*Problem statement*: Exactly as written, please repeat the data that follows, but not the pictures.
Dataset section below:
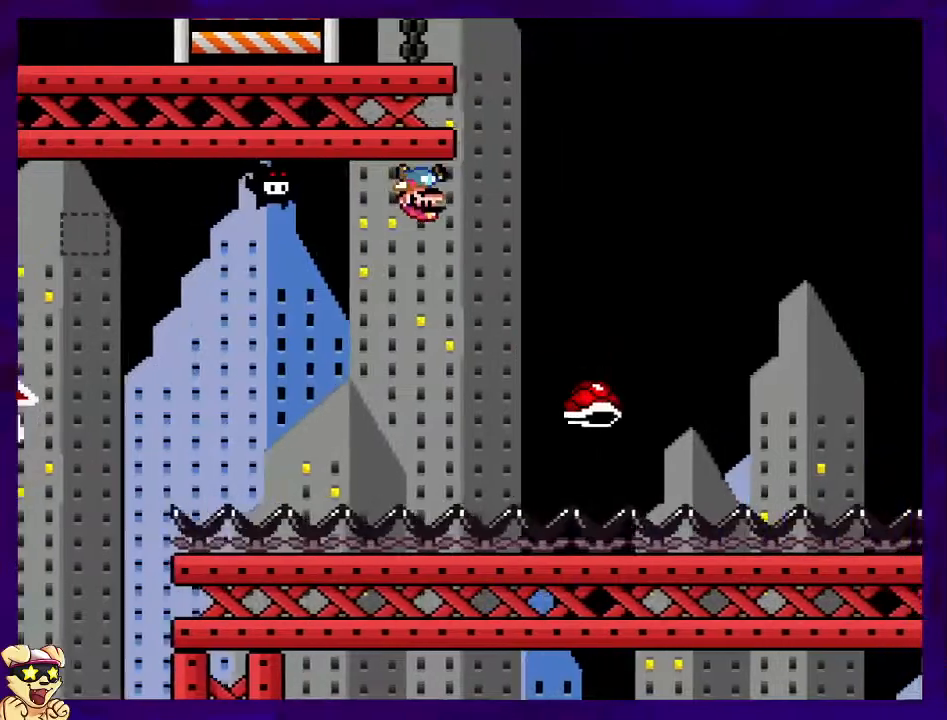
{"buttons": ["X", "DPAD_RIGHT"], "events": [[50, "DPAD_UP", "down"], [117, "DPAD_UP", "up"]]}
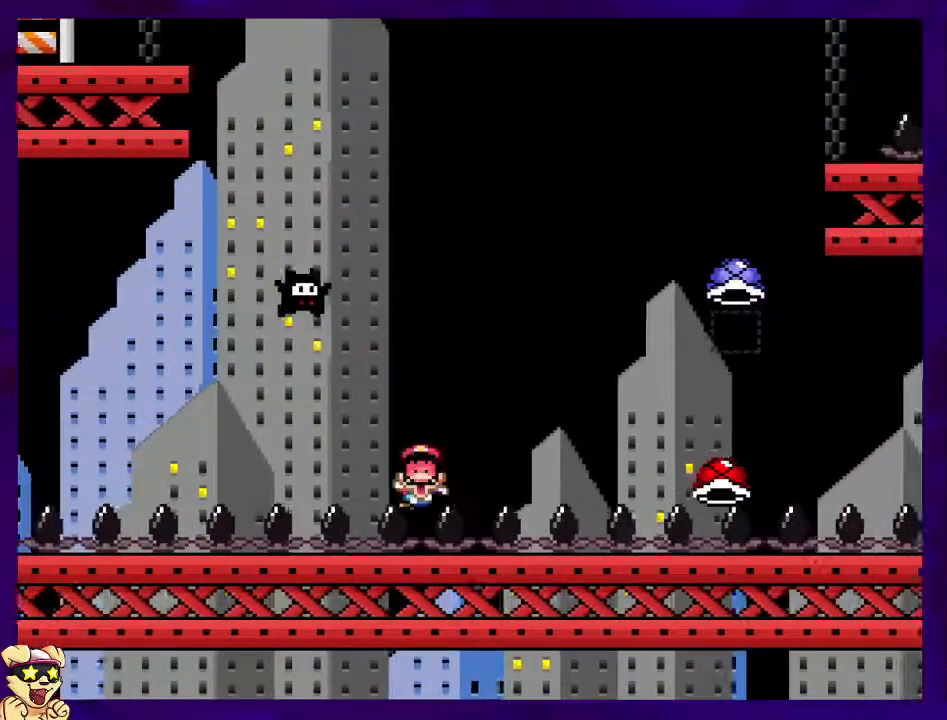
{"buttons": ["X", "DPAD_RIGHT"], "events": [[50, "DPAD_RIGHT", "up"], [301, "DPAD_RIGHT", "down"]]}
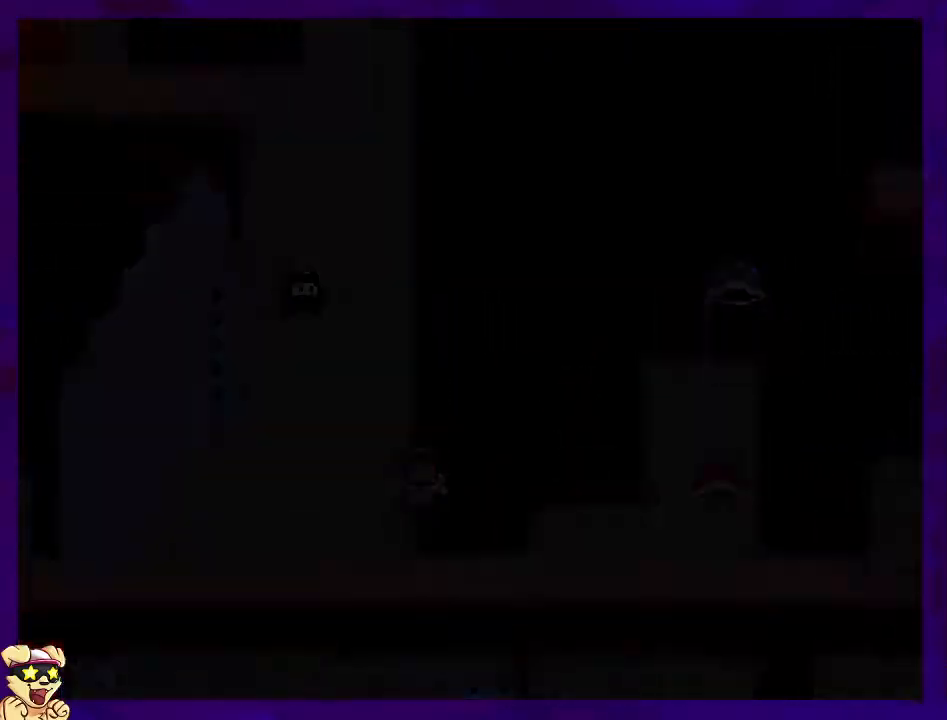
{"buttons": ["X", "DPAD_RIGHT"], "events": []}
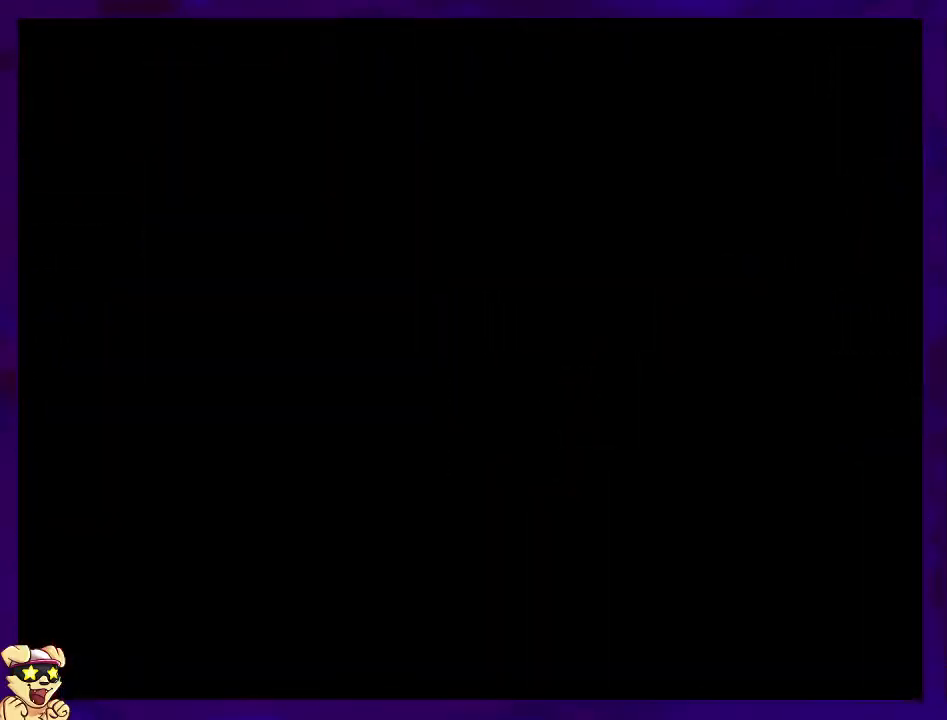
{"buttons": ["X", "DPAD_RIGHT"], "events": []}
End of Dataset section.
*Task solution*:
{"buttons": ["X", "DPAD_RIGHT"], "events": [[50, "DPAD_UP", "down"], [117, "DPAD_UP", "up"]]}
{"buttons": ["X", "DPAD_RIGHT"], "events": [[50, "DPAD_RIGHT", "up"], [301, "DPAD_RIGHT", "down"]]}
{"buttons": ["X", "DPAD_RIGHT"], "events": []}
{"buttons": ["X", "DPAD_RIGHT"], "events": []}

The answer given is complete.